The type of lightning discharge is a key parameter for lightning monitoring and research. High-precision lightning classification information can enhance the applicability of lightning positioning data and can also be used for positioning, reducing the error of lightning positioning to a certain extent. In addition, this method is not only applicable to the classification of CG, IC, and NBEs, but can also be extended to identify more types of lightning discharges. Currently, various total lightning positioning technologies have been applied to business positioning systems.
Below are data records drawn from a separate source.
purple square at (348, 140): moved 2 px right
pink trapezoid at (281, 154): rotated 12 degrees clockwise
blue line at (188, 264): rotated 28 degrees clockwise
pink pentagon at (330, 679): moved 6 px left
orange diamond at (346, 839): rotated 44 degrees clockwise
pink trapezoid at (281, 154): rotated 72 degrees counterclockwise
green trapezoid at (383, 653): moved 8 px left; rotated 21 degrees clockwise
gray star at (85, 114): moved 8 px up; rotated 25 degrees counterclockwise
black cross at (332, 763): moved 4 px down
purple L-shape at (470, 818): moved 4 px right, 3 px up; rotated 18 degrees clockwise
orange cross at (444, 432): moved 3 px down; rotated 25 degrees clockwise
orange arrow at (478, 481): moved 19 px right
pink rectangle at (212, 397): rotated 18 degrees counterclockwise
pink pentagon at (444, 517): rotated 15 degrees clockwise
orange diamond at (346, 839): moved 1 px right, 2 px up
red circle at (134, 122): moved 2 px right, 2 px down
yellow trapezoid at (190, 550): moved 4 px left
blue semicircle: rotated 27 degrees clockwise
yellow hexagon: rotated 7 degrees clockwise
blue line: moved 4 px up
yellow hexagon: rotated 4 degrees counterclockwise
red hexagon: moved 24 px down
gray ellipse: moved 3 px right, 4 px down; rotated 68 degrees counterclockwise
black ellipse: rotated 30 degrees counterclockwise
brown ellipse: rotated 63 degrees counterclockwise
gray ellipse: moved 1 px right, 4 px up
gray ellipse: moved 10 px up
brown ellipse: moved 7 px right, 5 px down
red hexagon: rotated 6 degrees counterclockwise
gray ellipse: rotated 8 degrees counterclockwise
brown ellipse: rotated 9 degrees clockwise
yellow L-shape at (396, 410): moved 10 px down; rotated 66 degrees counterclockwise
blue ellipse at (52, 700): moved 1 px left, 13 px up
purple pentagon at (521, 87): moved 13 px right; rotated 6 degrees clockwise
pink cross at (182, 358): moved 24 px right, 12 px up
However, due to the complexity of cloud flash signals, there are many errors in using traditional signal features to identify lightning discharge types. The method proposed in this article can be applied to business positioning systems in two ways. The first way is to apply the feature extraction model to each substation of the lightning positioning system, extract the encoded features in real time, and send them to the central station. At the central station, the lightning type identification results are obtained through a random forest classification model. The second approach is to directly use the feature extraction model and random forest classification model proposed in this article in the substations to obtain the lightning discharge type results, and then send the lightning signal classification results to the central station.